Sonraki dört basamak davranışlarımızla ilgilidir Budizm’in ahlak yasası olarak da kabul edilir.

Doğru sözlülük, doğru davranış, doğru yaşam biçimi, doğru çaba bu dört basamağı oluşturur.

İnsan, yalan, iftira ve hakaretten uzak durmalıdır. Yaptığı şeylerin mutlaka birine faydası dokunmalıdır. Dünyevi bağımlılıklarından kendini kurtarmış bir yaşam sürmelidir. Gerçek çaba adımı ise beden ile ilişkilendirilir. Doğru nefes alma, doğru egzersiz. İnsanın kendini kontrol edebilmesi bu basamağın bel kemiğidir.

Son iki basamak Tam Bilinç ve Tam Konsantrasyon meditasyonla ilişkilendirilir.

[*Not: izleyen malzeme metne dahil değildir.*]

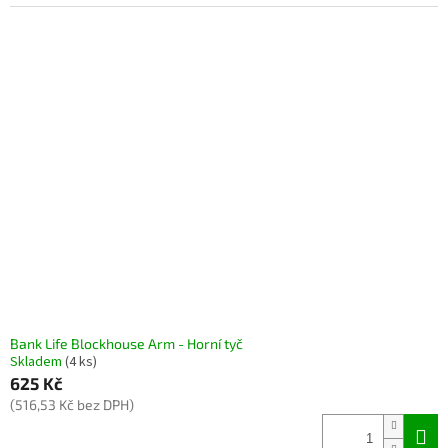
Bank Life Blockhouse Arm - Horní tyč
Skladem
(4 ks)
625 Kč
(516,53 Kč bez DPH)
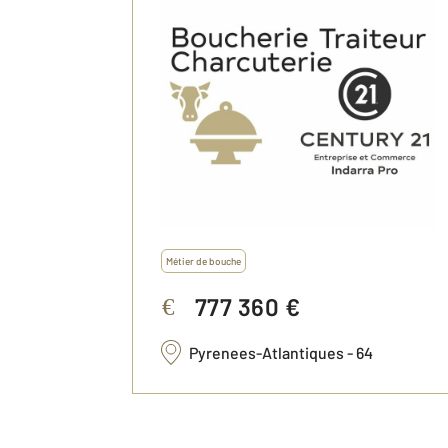
Métier de bouche
777 360 €
€
Pyrenees-Atlantiques - 64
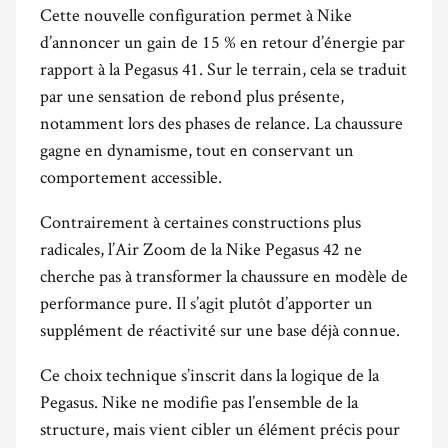
Cette nouvelle configuration permet à Nike
d’annoncer un gain de 15 % en retour d’énergie par
rapport à la Pegasus 41. Sur le terrain, cela se traduit
par une sensation de rebond plus présente,
notamment lors des phases de relance. La chaussure
gagne en dynamisme, tout en conservant un
comportement accessible.
Contrairement à certaines constructions plus
radicales, l’Air Zoom de la Nike Pegasus 42 ne
cherche pas à transformer la chaussure en modèle de
performance pure. Il s’agit plutôt d’apporter un
supplément de réactivité sur une base déjà connue.
Ce choix technique s’inscrit dans la logique de la
Pegasus. Nike ne modifie pas l’ensemble de la
structure, mais vient cibler un élément précis pour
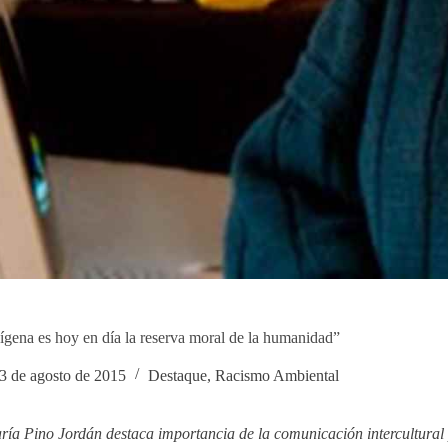
ígena es hoy en día la reserva moral de la humanidad”
3 de agosto de 2015
Destaque
,
Racismo Ambiental
ía Pino Jordán destaca importancia de la comunicación intercultural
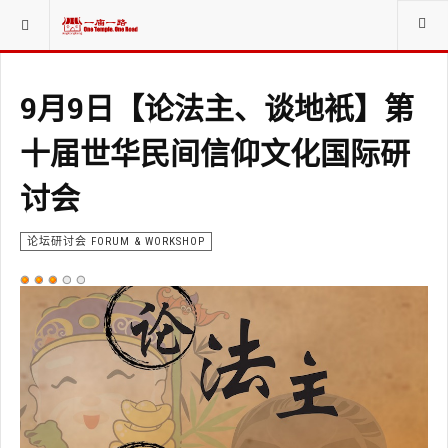
当前位置：
新闻NEWS
9月9日【论法主、谈地衹】第
十届世华民间信仰文化国际研
讨会
论坛研讨会 FORUM & WORKSHOP
用
户
评
价：
3
/
5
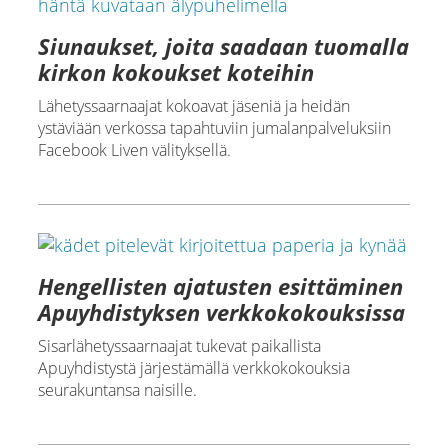
Siunaukset, joita saadaan tuomalla
kirkon kokoukset koteihin
Lähetyssaarnaajat kokoavat jäseniä ja heidän
ystäviään verkossa tapahtuviin jumalanpalveluksiin
Facebook Liven välityksellä.
Hengellisten ajatusten esittäminen
Apuyhdistyksen verkkokokouksissa
Sisarlähetyssaarnaajat tukevat paikallista
Apuyhdistystä järjestämällä verkkokokouksia
seurakuntansa naisille.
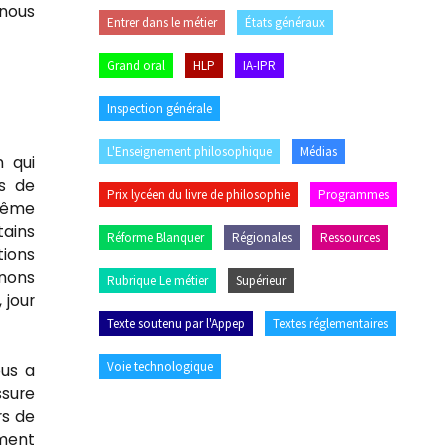
nous
Entrer dans le métier
États généraux
Grand oral
HLP
IA-IPR
Inspection générale
L'Enseignement philosophique
Médias
n qui
es de
Prix lycéen du livre de philosophie
Programmes
 même
tains
Réforme Blanquer
Régionales
Ressources
tions
enons
Rubrique Le métier
Supérieur
 jour
Texte soutenu par l'Appep
Textes réglementaires
Voie technologique
ous a
ssure
rs de
ement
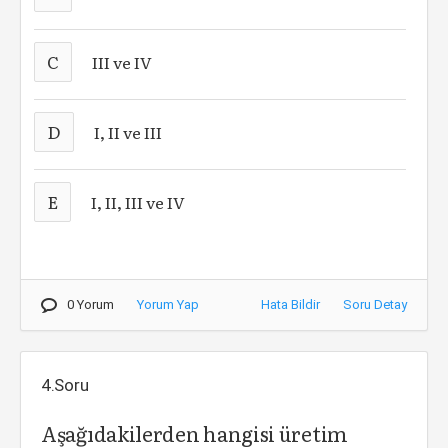
C
III ve IV
D
I, II ve III
E
I, II, III ve IV
0 Yorum
Yorum Yap
Hata Bildir
Soru Detay
4.Soru
Aşağıdakilerden hangisi üretim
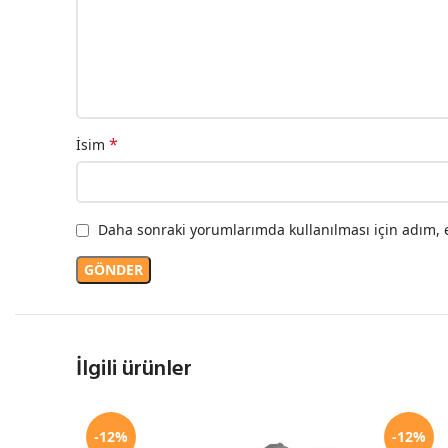
*
İsim
Daha sonraki yorumlarımda kullanılması için adım, e
İlgili ürünler
-12%
-12%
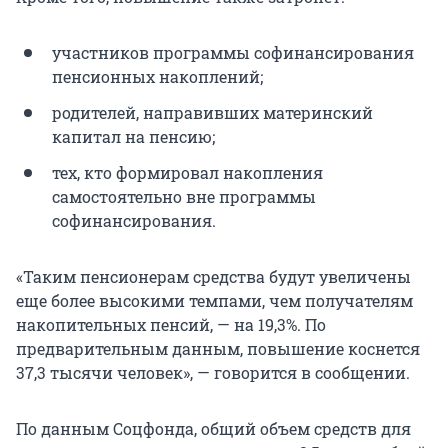
участников программы софинансирования
пенсионных накоплений;
родителей, направивших материнский
капитал на пенсию;
тех, кто формировал накопления
самостоятельно вне программы
софинансирования.
«Таким пенсионерам средства будут увеличены
еще более высокими темпами, чем получателям
накопительных пенсий, — на 19,3%. По
предварительным данным, повышение коснется
37,3 тысячи человек», — говорится в сообщении.
По данным Соцфонда, общий объем средств для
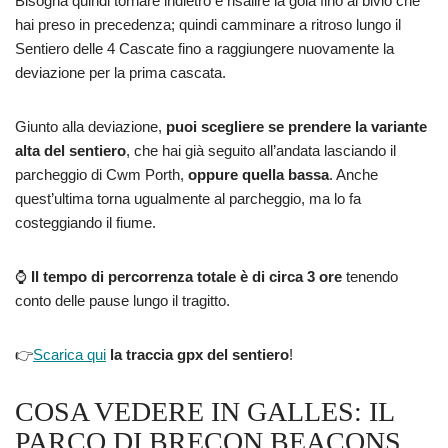
Bisogna quindi tornare indietro e risalire la gola fino al bivio che
hai preso in precedenza; quindi camminare a ritroso lungo il
Sentiero delle 4 Cascate fino a raggiungere nuovamente la
deviazione per la prima cascata.
Giunto alla deviazione,
puoi scegliere se prendere la variante
alta del sentiero
, che hai già seguito all’andata lasciando il
parcheggio di Cwm Porth,
oppure quella bassa
. Anche
quest’ultima torna ugualmente al parcheggio, ma lo fa
costeggiando il fiume.
⌚
Il tempo di percorrenza totale è di circa 3 ore
tenendo
conto delle pause lungo il tragitto.
👉
Scarica qui
la traccia gpx del sentiero
!
COSA VEDERE IN GALLES: IL
PARCO DI BRECON BEACONS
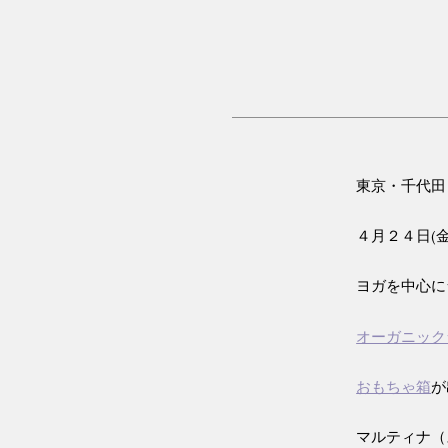
東京・千代田「33
４月２４日(金
ヨガを中心に
オーガニック
おもちゃ箱
が
マルティナ（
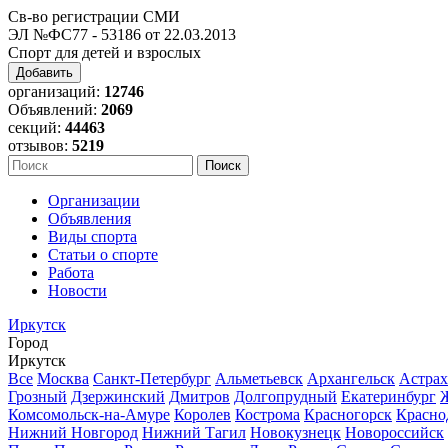
Св-во регистрации СМИ
ЭЛ №ФС77 - 53186 от 22.03.2013
Спорт для детей и взрослых
Добавить
организаций:
12746
Объявлений:
2069
секций:
44463
отзывов:
5219
Организации
Объявления
Виды спорта
Статьи о спорте
Работа
Новости
Иркутск
Город
Иркутск
Все
Москва
Санкт-Петербург
Альметьевск
Архангельск
Астрах
Грозный
Дзержинский
Дмитров
Долгопрудный
Екатеринбург
Комсомольск-на-Амуре
Королев
Кострома
Красногорск
Красно
Нижний Новгород
Нижний Тагил
Новокузнецк
Новороссийск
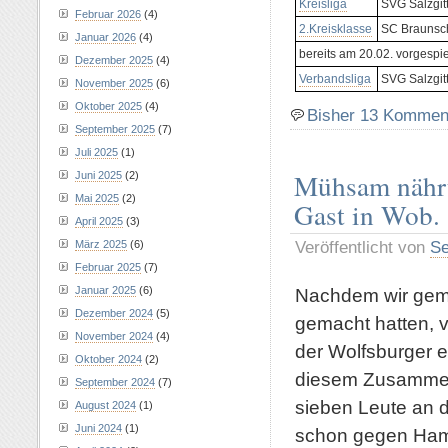
Kreisliga
SVG Salzgit
Februar 2026
(4)
2.Kreisklasse
SC Braunsc
Januar 2026
(4)
bereits am 20.02. vorgespie
Dezember 2025
(4)
Verbandsliga
SVG Salzgitt
November 2025
(6)
Oktober 2025
(4)
Bisher 13 Kommen
September 2025
(7)
Juli 2025
(1)
Mühsam nährt
Juni 2025
(2)
Mai 2025
(2)
Gast in Wob.
April 2025
(3)
Veröffentlicht von
Se
März 2025
(6)
Februar 2025
(7)
Nachdem wir geme
Januar 2025
(6)
Dezember 2024
(5)
gemacht hatten, 
November 2024
(4)
der Wolfsburger e
Oktober 2024
(2)
diesem Zusammenh
September 2024
(7)
sieben Leute an d
August 2024
(1)
Juni 2024
(1)
schon gegen Hamel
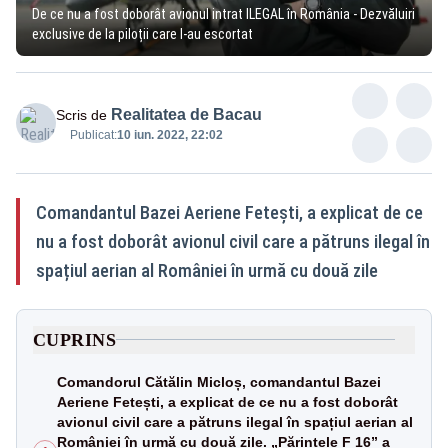
De ce nu a fost doborât avionul intrat ILEGAL în România - Dezvăluiri
exclusive de la piloții care l-au escortat
Realitatea de Bacau
Scris de
Publicat:
10 iun. 2022, 22:02
Comandantul Bazei Aeriene Fetești, a explicat de ce
nu a fost doborât avionul civil care a pătruns ilegal în
spațiul aerian al României în urmă cu două zile
CUPRINS
Comandorul Cătălin Micloș, comandantul Bazei
Aeriene Fetești, a explicat de ce nu a fost doborât
avionul civil care a pătruns ilegal în spațiul aerian al
României în urmă cu două zile. „Părintele F 16” a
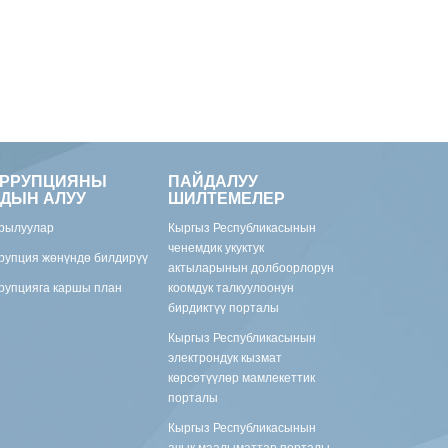
ОРРУПЦИЯНЫ
ПАЙДАЛУУ
ДЫН АЛУУ
ШИЛТЕМЕЛЕР
рылуулар
Кыргыз Республикасынын
ченемдик укуктук
рупция жөнүндө билдирүү
актыларынын долбоорлорун
рупцияга каршы план
коомдук талкуулоонун
бирдиктүү порталы
Кыргыз Республикасынын
электрондук кызмат
көрсөтүүлөр мамлекеттик
порталы
Кыргыз Республикасынын
ачык маалыматтар порталы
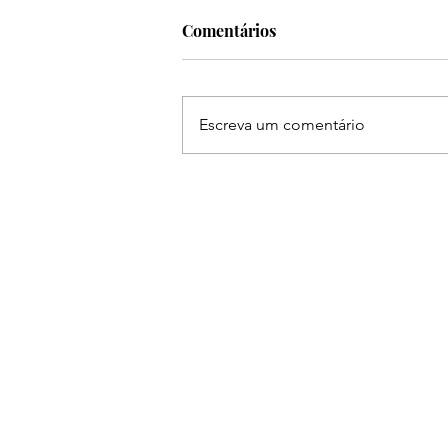
Comentários
Escreva um comentário
Ruan & Leandro se
apresentam na The Farm em
Americana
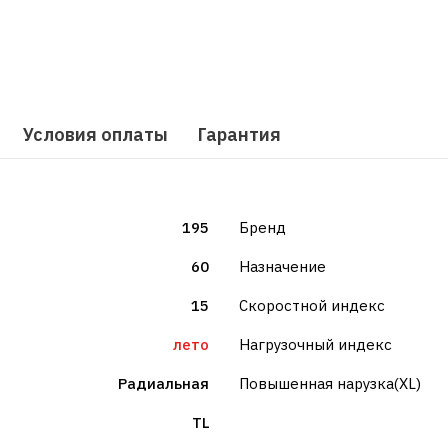
Условия оплаты
Гарантия
195
Бренд
60
Назначение
15
Скоростной индекс
лето
Нагрузочный индекс
Радиальная
Повышенная нарузка(XL)
TL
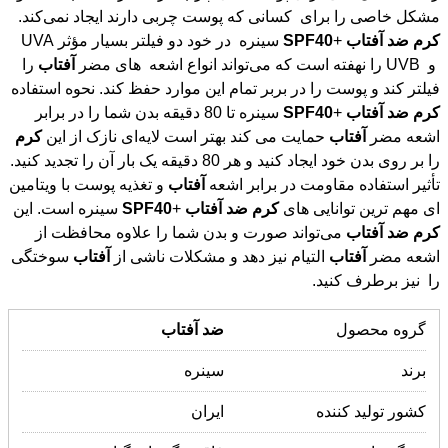
مشکل خاصی را برای کسانی که پوست چربی دارند ایجاد نمی‌کند.
کرم
ضد
آفتاب
+
SPF40
سینره در خود دو فیلتر بسیار مؤثر UVA
و UVB را نهفته است که می‌تواند انواع اشعه های مضر
آفتاب
را
فیلتر کند و پوست را در بربر تمام این موارد حفظ کند. نحوه استفاده
کرم
ضد
آفتاب
+
SPF40
سینره تا 80 دقیقه بدن شما را در برابر
اشعه مضر
آفتاب
حمایت می کند بهتر است لایه‌ای نازک از این
کرم
را بر روی بدن خود ایجاد کنید و هر 80 دقیقه یک بار آن را تجدید کنید.
تأثیر استفاده مقاومت در برابر اشعه
آفتاب
و تغذیه پوست با ویتامین
ای مهم ترین توانایی های
کرم
ضد
آفتاب
+
SPF40
سینره است. این
کرم
ضد
آفتاب
می‌تواند صورت و بدن شما را علاوه محافظت از
اشعه مضر
آفتاب
التیام نیز دهد و مشکلات ناشی از
آفتاب
سوختگی
را نیز برطرف کنید.
گروه محصول
ضد
آفتاب
برند
سینره
کشور تولید کننده
ایران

Tam bilinç tüm algıların herhangi bir engel ile karşılaşmadan bilince ulaşması için gerekli hazırlığın yapılmasıdır.

Budist meditasyonunda kendinden geçme durumu söz konusu değildir tam tersine farkındalık çok yüksek olmalıdır. Bu yüzden nefes alıp verme ile başlayan bir meditasyon eğitimi gerektirir. Nefes alıp vermenin farkına varmak, nefesin vücudumuza giriş ve çıkışını takip edebilmek bizim yaşamsal enerjinize hâkim olmamız, ayrıca geçmiş ile gelecekteki kaygılarımızdan uzaklaşmamıza yardımcı olur. Tam Bilinçlilik gerçekleştirilince Tam Konsantrasyon ya da Tam Uyanıklık kendiliğinden gelir. Ben kavramının yok olduğu bu son basamakta Ben yerine mutlak mutluluk insanı kaplar ve Nirvana’nın kapıları açılır.

Kısaca doğrudan şaşma,yaptıklarından değil,yapmadıklarından pişman ol ,Ben’i yok say! Bilgi,erdem ve güçlerimizle sadeleşerek Ben’i yok edebiliriz.